Aus diesem Anlaß fordert Pioneer dringend Aufklärung. GF Dr. Felix Rudolph von Pioneer: "Es geht nicht an, dass in dem aktuellen Monitoring in Oberösterreich eine Messungswiederholung mit dem eindeutigen Ziel einer Beschönigung von Ergebnissen durchgeführt wurde. Im Verlauf von mehreren Monaten wurden Produkte von Pioneer rein auf Zuruf von Greenpeace und auf den Verdacht Spurenverunreinigungen zu enthalten nach ersten Proben vernichtet. Bauern wurden so lange von Gendarmarie und Behörden verunsichert, bis sie ihre Ernte einackerten."

Pioneer fordert Aufklärung: Alle sind betroffen

Jetzt gelten andere Maßstäbe: Bei den betroffenen Mitbewerbersorten wurde nach der zweiten Monitoring Untersuchung eine zweifelhafte "Reinheit" bestätigt. Angesichts dieser brisanten Fakten fordert Pioneer eine Aufklärung und eine Offenlegung des Monitorings inklusive der Untersuchungsergebnisse. Pioneer GF Rudolph dazu: Wir verlangen eine Offenlegung der Untersuchungsmethode und Auswahlkriterien. Es stellt sich für uns einfach die Frage, nach welchen Kriterien hier in Österreich gemessen wird."

Pioneer fordert weiters dringend die Stellungnahme von Seiten der Politik und hat diesbezüglich auch bereits schriftlich um Beantwortung der dringend anstehenden Fragen gepocht. Eine Forderung von Pioneer: Die Einführung von Schwellenwerten für alle Beteiligten - die Saatgutindustrie, die Landwirte und die Konsumenten.

Schwellenwert unbedingt notwendig

Die Firma Pioneer wiederholt angesichts des oberösterreichischen Monitorings ihre Forderung nach einem Schwellenwert und praktikablen Richtlinien für Saatgutindustrie, Bauernschaft und Konsumenten. Pioneer stellt sich gegen eine weiter anhaltende Verunsicherung von Konsumenten und stellt im Sinne der österreichischen Landwirtschaft fest, dass das heimische Saatgut sicher, nach allen Qualitätsrichtlinien produziert und außerdem einwandfrei zertifiziert ist.

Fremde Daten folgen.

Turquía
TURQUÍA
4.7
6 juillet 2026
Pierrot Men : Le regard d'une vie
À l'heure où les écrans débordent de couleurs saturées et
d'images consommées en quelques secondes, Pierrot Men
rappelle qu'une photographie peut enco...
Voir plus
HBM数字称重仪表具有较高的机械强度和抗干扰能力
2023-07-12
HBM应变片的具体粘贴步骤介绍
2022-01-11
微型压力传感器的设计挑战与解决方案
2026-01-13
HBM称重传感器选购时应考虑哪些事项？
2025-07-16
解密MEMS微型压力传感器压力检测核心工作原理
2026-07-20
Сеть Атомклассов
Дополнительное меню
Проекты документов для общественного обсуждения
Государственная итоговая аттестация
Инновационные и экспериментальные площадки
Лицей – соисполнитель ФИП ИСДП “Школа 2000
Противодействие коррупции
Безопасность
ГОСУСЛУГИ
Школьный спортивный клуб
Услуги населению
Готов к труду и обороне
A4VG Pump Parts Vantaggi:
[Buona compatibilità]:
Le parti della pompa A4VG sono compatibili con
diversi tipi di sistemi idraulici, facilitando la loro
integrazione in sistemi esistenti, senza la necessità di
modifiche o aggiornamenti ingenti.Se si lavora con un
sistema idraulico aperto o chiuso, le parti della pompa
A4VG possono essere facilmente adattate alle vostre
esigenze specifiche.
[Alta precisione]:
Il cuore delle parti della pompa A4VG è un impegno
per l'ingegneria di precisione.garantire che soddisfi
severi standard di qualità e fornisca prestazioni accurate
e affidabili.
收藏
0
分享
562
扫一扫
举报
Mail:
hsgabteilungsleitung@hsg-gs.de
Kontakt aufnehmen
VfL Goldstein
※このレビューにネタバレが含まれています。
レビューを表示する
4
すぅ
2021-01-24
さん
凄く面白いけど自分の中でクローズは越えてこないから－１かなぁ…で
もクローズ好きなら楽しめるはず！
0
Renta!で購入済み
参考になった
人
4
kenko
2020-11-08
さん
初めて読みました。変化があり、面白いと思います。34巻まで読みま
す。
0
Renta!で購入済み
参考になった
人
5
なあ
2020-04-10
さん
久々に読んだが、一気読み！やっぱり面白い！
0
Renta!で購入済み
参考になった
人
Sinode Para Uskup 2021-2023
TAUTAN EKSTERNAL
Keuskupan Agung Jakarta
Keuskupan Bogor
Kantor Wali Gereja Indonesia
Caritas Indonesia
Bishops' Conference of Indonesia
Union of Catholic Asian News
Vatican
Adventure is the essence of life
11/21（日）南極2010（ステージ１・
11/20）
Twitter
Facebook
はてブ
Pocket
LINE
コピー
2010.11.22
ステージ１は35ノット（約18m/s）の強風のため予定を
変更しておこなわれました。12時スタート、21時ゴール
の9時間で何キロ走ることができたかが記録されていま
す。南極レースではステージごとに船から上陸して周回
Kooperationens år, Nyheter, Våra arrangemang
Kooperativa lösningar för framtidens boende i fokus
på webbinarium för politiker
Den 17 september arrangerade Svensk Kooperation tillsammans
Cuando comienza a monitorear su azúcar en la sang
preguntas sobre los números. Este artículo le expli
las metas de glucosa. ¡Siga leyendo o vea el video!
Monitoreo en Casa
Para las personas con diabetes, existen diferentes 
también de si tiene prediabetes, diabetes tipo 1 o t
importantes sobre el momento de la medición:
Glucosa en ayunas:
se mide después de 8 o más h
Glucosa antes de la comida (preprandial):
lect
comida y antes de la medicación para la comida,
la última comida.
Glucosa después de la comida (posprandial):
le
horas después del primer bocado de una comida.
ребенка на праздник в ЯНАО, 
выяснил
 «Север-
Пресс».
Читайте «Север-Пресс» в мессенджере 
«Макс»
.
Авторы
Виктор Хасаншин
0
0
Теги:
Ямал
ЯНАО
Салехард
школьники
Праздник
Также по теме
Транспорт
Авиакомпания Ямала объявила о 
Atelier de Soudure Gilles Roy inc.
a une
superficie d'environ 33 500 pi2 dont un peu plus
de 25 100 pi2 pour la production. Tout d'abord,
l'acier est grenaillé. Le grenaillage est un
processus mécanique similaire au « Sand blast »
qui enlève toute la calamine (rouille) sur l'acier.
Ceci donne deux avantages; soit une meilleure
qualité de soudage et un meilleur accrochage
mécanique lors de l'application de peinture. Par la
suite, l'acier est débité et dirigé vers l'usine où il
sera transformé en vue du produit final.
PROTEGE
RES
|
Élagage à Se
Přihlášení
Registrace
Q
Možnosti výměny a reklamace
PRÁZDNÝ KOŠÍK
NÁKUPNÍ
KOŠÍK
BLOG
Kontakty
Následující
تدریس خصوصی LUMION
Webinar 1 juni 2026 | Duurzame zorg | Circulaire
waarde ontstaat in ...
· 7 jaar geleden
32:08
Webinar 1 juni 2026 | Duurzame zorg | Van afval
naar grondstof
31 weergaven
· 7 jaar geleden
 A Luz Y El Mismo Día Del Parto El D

Dr. Felix Rudolph, GF von Pioneer Saaten: "Von Seiten Greenpeace und einigen politischen Parteien wird suggeriert, bei unvermeidbaren Verunreinigungen handle es sich um gentechnisch veränderte Pflanzen. Das ist schlichtweg falsch. Es gibt in Österreich keine Gentech-Produkte, es gibt auch keinen Gentech-Mais. Wir sprechen von minimalsten Spuren in einem Prozentsatz von 0,1 % und weniger - dabei werden in der EU gerade Schwellenwerte rund um 0,5 % diskutiert".